Long story short, we’re not seeing a dramatic surge in drilling and completion activity this year despite generally rising oil prices because producers aren’t targeting barrels of production, they’re targeting profitability and cash flow.
Pressure Pumping and Halliburton
HAL is one of the largest providers of fracturing services in North America through its Completion and Production business segment, which accounted for some 59% of revenues last year.
So, as you might expect, the historic volatility and commodity sensitivity of the shale business I just outlined translates into significant volatility in HAL’s North American operations:
This chart shows Halliburton’s revenues by quarter since Q1 2014 broken down into North American sales (blue line) and international revenues (excluding North America) pictured as an orange line.
Two points to note.
First, the amplitude of swings in HAL’s North American revenues is significantly greater than for its international revenues. That’s a direct result of the boom-and-bust pattern evident in shale oil and gas drilling and fracturing activity I just outlined.
For example, just look at the shale bust of late 2014 to early 2016 when HAL’s North American revenues collapsed from around $4.75 billion per quarter to about $1.5 billion per quarter over the course of just around 18 months. Then, there was a boom from 2016 through mid-to-late 2018 followed by an even bigger bust into the commodity price collapse of early 2020 amid COVID-19 lockdowns.
Of course, when commodity prices fall sharply, as they did in 2014-16 and 2018-2020, exploration and drilling activity tends to fall globally. However, international revenues are historically far more stable for HAL than North America.
That’s primarily because conventional oil and gas developments outside North America often take the form of long-term projects targeting fields that take years to find, develop, and bring into production.
A classic example would be Exxon Mobil’s world-class find in Guyana; XOM announced its first discovery there in May 2015 and has subsequently unveiled more than 30 additional discoveries on the same offshore Stabroek Block. The company produced its first commercial oil from Guyana in late 2019 and has continued to develop the project in stages; as of Q4 2023, the company was producing 440,000 barrels of oil equivalent per day from the country and is targeting over one million by the end of 2027.
Simply put, Exxon Mobil is unlikely to dramatically alter its plans for developing the Stabroek Block due to short-term fluctuations in commodity prices. And the company typically signs long-term contracts with multiple services firms like HAL and SLB, to perform work related to developing a project like the Stabroek Block. That leads to more stable, predictable revenues over time.
The second point to note is HAL’s North American revenues have been coming down since early last year while its international sales have continued to trend higher, growing about 11.6% year-over-year in Q4 2023 compared to a 7.2% decline in North America revenues year-over-year.
Naturally, the obvious fear here is that HAL’s North American business could be entering another one of those dreaded bust cycles when a decline in shale drilling and fracturing activity leads to a slump in revenues and profits.

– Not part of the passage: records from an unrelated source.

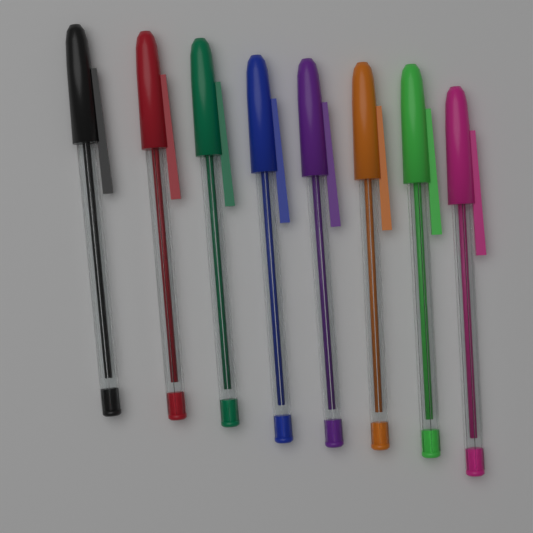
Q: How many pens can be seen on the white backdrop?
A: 8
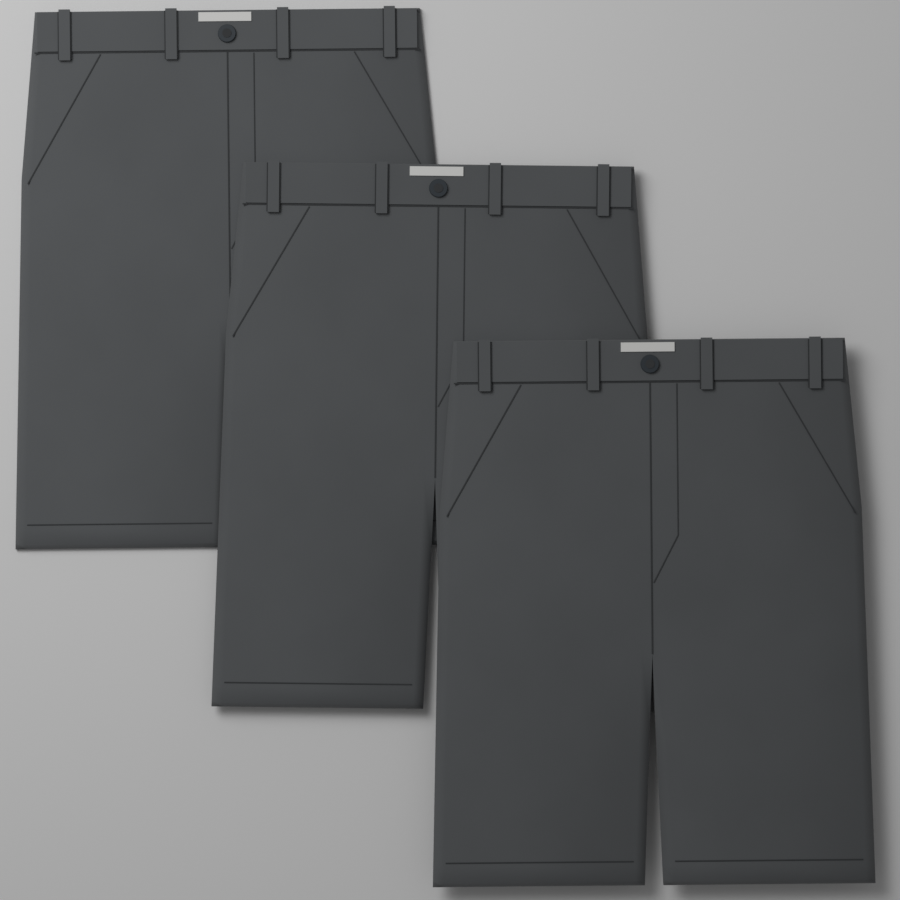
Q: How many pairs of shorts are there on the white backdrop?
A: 3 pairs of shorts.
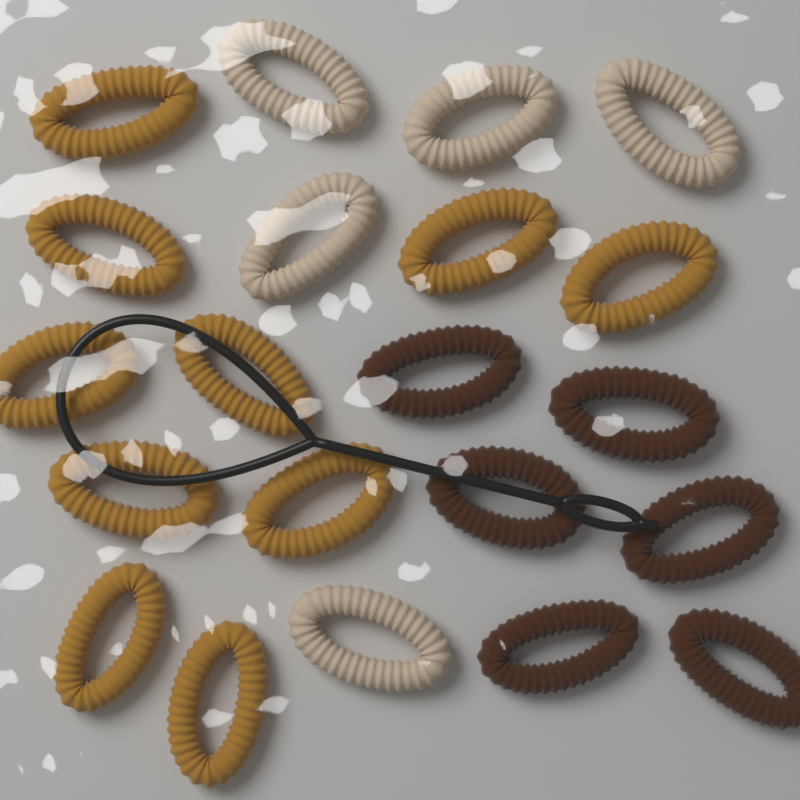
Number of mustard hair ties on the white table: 10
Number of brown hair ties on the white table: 6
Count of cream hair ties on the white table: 5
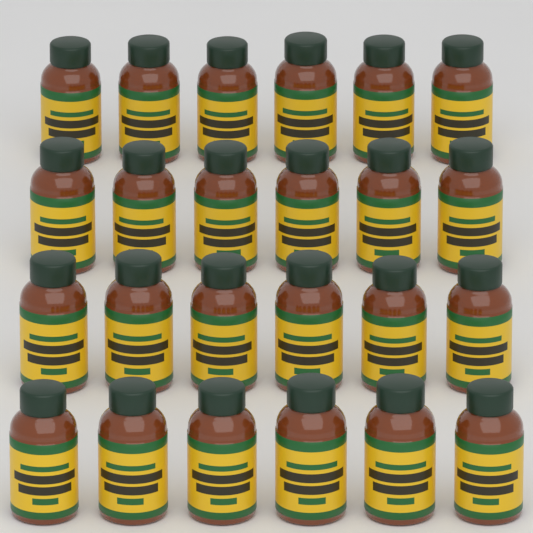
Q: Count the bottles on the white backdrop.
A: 24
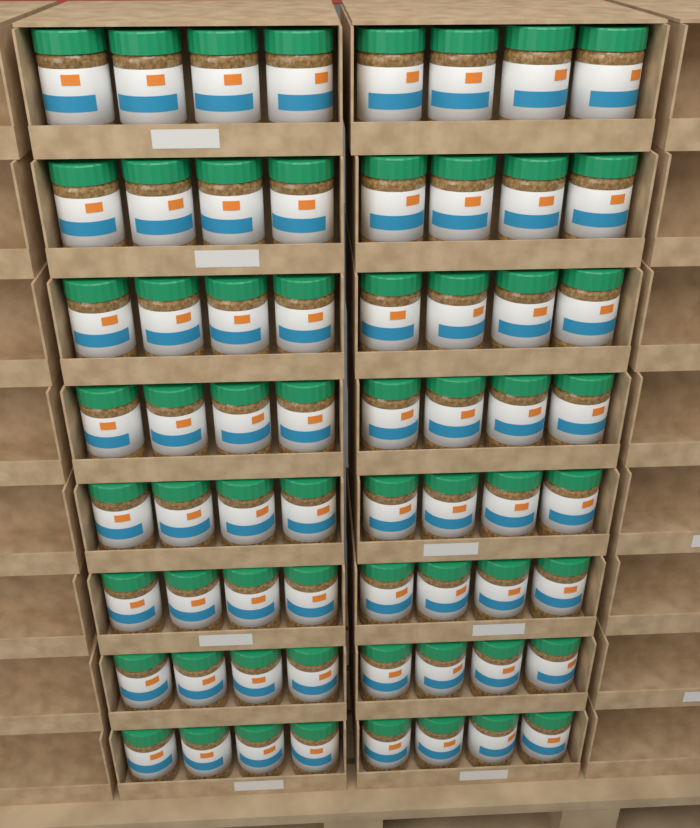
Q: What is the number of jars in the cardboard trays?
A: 64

Fears of a big downturn in North America also explains, at least in part, why Halliburton underperformed SLB, its closest diversified oil services peer, from April 2022 through the summer of 2023:
Take a look:
To create this chart, I calculated the cumulative total return from both HAL and SLB since the end of 2021. The line shows HAL’s cumulative total return less SLB’s total return on a dividends-reinvested basis; when this line is rising, HAL is outperforming and vice versa.

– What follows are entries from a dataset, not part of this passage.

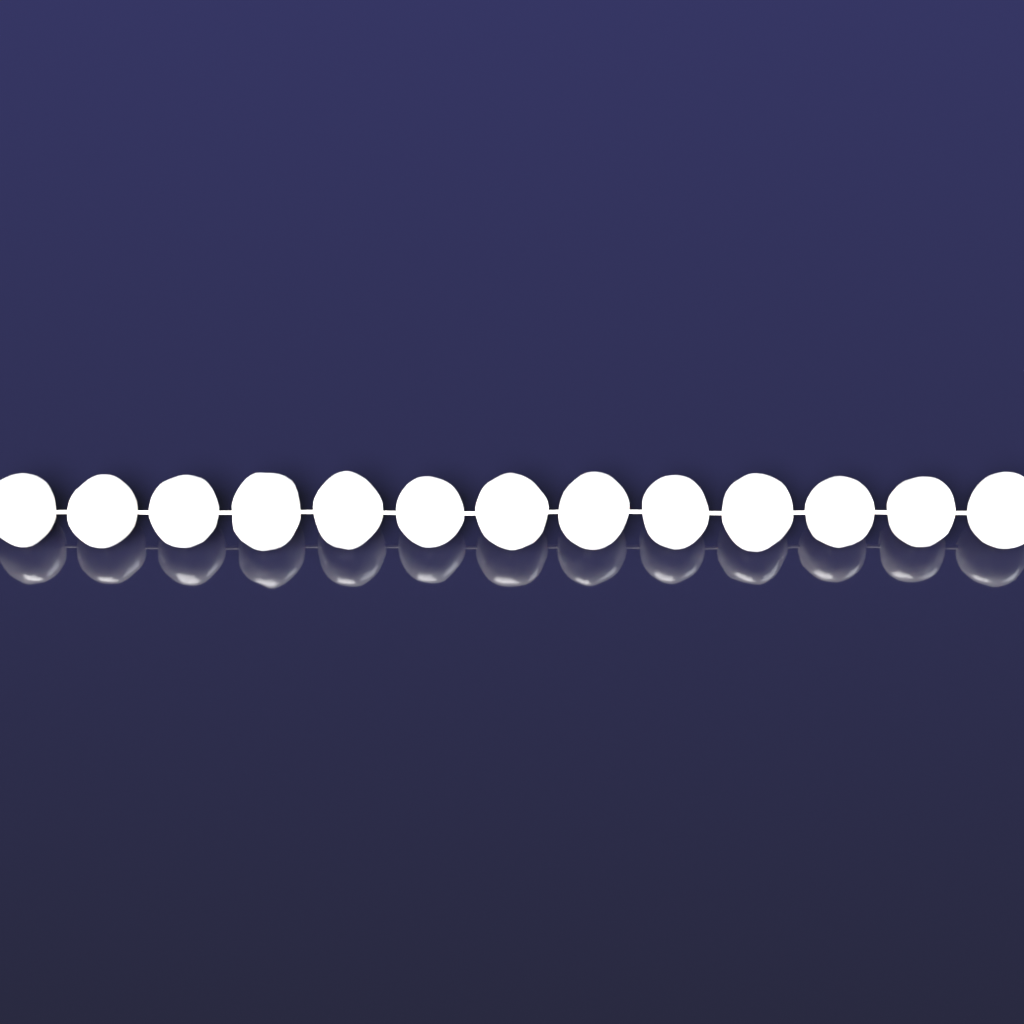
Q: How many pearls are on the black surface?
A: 13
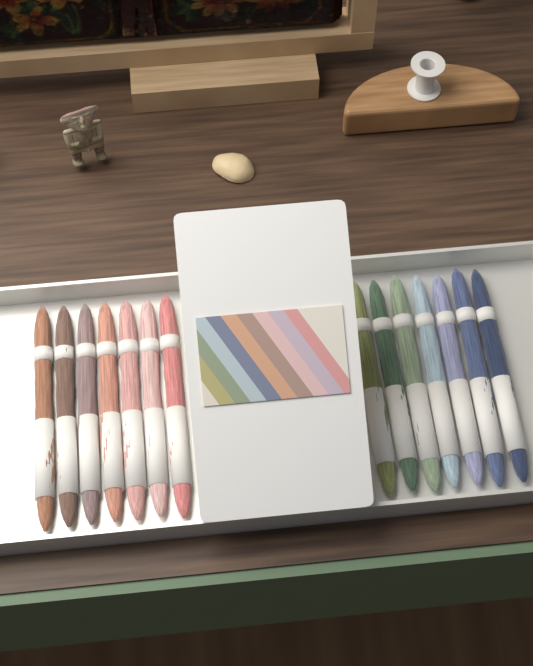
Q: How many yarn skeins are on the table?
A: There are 14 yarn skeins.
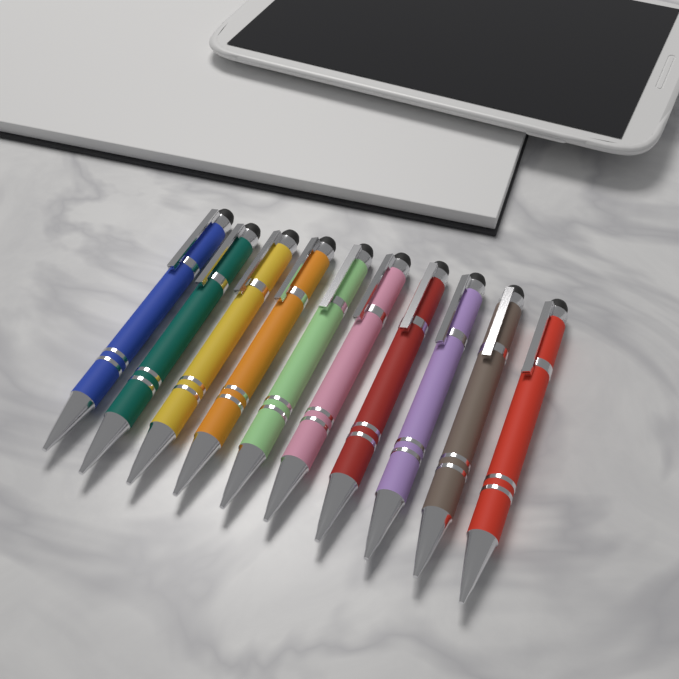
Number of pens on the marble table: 10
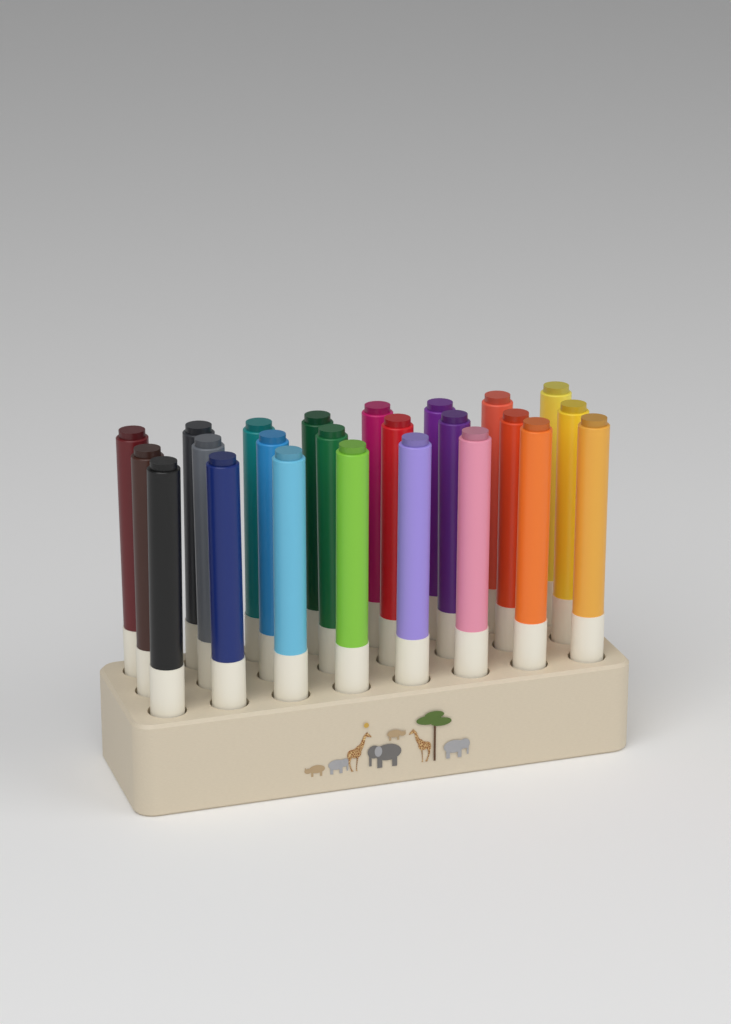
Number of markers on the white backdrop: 24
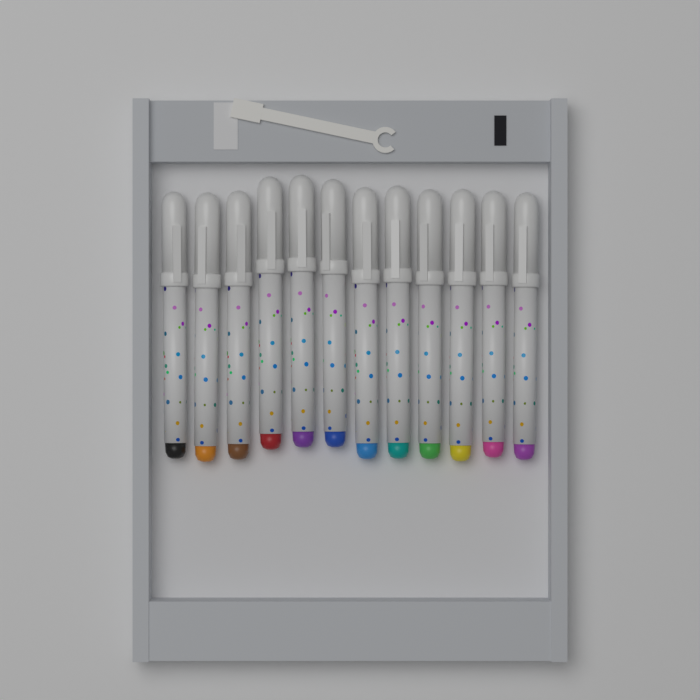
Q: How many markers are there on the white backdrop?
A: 12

When commodity prices soared in early 2022, HAL initially outperformed, likely on the view that shale drilling and production activity would accelerate to offset supply disruptions caused by the Ukraine-Russia conflict. However, that outperformance reversed in dramatic fashion from roughly mid-April 2022 through the summer and early autumn of 2023.
If you scroll back and look at my chart of the US fracturing spread count, you’ll see it peaked in late 2022 and, in my chart of HAL’s revenues, you can see North American revenues peaked in Q1 2023. Over the same time, international revenues continued a clear pattern of growth; in fact, HAL’s international revenues have reached the highest quarterly levels since late 2014, the top of the last big upcycle, over the past two quarters.
Given SLB’s greater exposure to international oilfield spending and HAL’s significant leverage to the more volatile North American business, it’s clear investors showed a preference for SLB from April 2022 through last summer.
That trend has since reversed – something I’ll explain in just a moment – however, the key point to note is that HAL’s stock tends to see significant leverage to expectations for North American fracturing activity. And North American revenues and activity levels have a reputation for commodity sensitivity and volatility grounded in the experience of the shale boom and bust years.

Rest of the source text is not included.